**Given text**:
Normal cAG = 0 +/- 5 mEq/L

Key management points

1. Life support. Critical illness may manifest as acid-base abnormalities. These underlying conditions must be treated promptly.

• respiratory failure: respiratory acidosis

• circulatory shock: lactic acidosis

2. Make a specific diagnosis. Acid-base orders are signs of underlying disease. Important patterns not to miss include:

• Respiratory acidosis without evidence of lung disease: opioid overdose

• Respiratory alkalosis with metabolic acidosis: sepsis, salycilate toxicity

• Unexplained increased anion gap: sepsis, ketosis, poisoning

3. Treat the underlying cause (see specific chapters: metabolic acidosis, metabolic alkalosis, respiratory acidosis, respiratory alkalosis).

4. Specific therapy for acid-base disorders (e.g., buffer therapy) should be reserved for severe and/or persistent disorders.

2. Emergency Management

General management principles

Correct (where possible) the underlying cause:

• NaCl solution infusion for vomiting-induced alkalosis

• Insulin, Na+ and K+ in diabetic ketoacidosis

Correct pH in specific circumstances only (e.g., NaHCO₃ in renal failure)

Facilitate normal physiology; for example, provide ventilatory support for patients who have respiratory acidosis or who are failing to compensate for metabolic acidosis.

A particularly dangerous situation is when a patient with metabolic acidosis is compensating by hyperventilation and then develops respiratory muscle fatigue leading to respiratory failure. Combined respiratory and metabolic acidosis can be rapidly fatal and should be treated promptly with mechanical ventilatory support.

Avoid large-volume saline-based fluids. Consider lacted Ringer’s solution or hetastarch in balanced electrolyte solution (Hextend) for fluid resuscitation.

Several underlying diseases can cause acid-base derangements, many of which can life-threatening –every effort should be made to make a specific diagnosis as quickly as possible.

Management with renal replacement therapy (RRT)

Acid-base abnormalities may be caused by improper use of RRT (e.g., during citrate anticoagulation) and are amenable to correction with RRT.

Correction of plasma pH occurs because of change in plasma strong ion difference and, to a small extent, change in weak acid concentration.

**Provided material**:
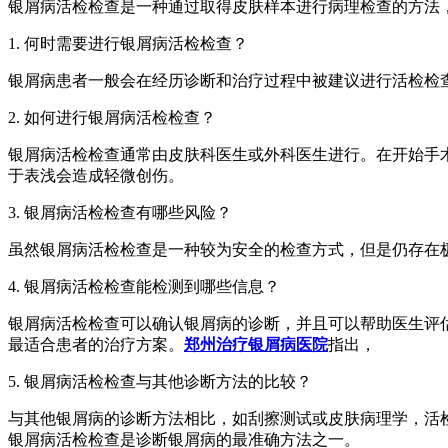
银屑病活检检查是一种通过取得皮肤样本进行病理检查的方法
1. 何时需要进行银屑病活检检查？
银屑病患者一般会在经历诊断和治疗过程中被建议进行活检检
2. 如何进行银屑病活检检查？
银屑病活检检查通常由皮肤科医生或外科医生进行。在开始手
于表浅会造成轻微创伤。
3. 银屑病活检检查有哪些风险？
虽然银屑病活检检查是一种较为安全的检查方式，但是仍存在
4. 银屑病活检检查能检测到哪些信息？
银屑病活检检查可以确认银屑病的诊断，并且可以帮助医生评
最适合患者的治疗方案。
郑州治疗银屑病医院
指出，
5. 银屑病活检检查与其他诊断方法的比较？
与其他银屑病的诊断方法相比，如刮擦测试或皮肤病理学，活
银屑病活检检查是诊断银屑病的最准确方法之一。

**Aim of the task**: Continue the text on managing acid-base disorders from its last sentence. The records come from a different source than the text on acid-base disorders.

**Output for this task**:
Avoid overcorrection of acid-base abnormalities, particularly in cases of metabolizable acid anions (e.g., lactate, ketones) (see “metabolic acidosis”).

3. Diagnosis

Establishing the diagnosis

First, characterize the disorder (see Table I).

Second, confirm that a mixed disorder does not exist (see below).

Third, make a specific diagnosis.

Metabolic acidosis

A reduced arterial blood pH with a reduced strong ion difference and a base deficit >2mEq/l.

Outcome in critically ill patients has been linked to the severity and duration of metabolic acidosis and hyperlactatemia.

Differential diagnosis

Step 1: Calculate the corrected anion gap

AG = (Na + K) – (Cl + HCO₃)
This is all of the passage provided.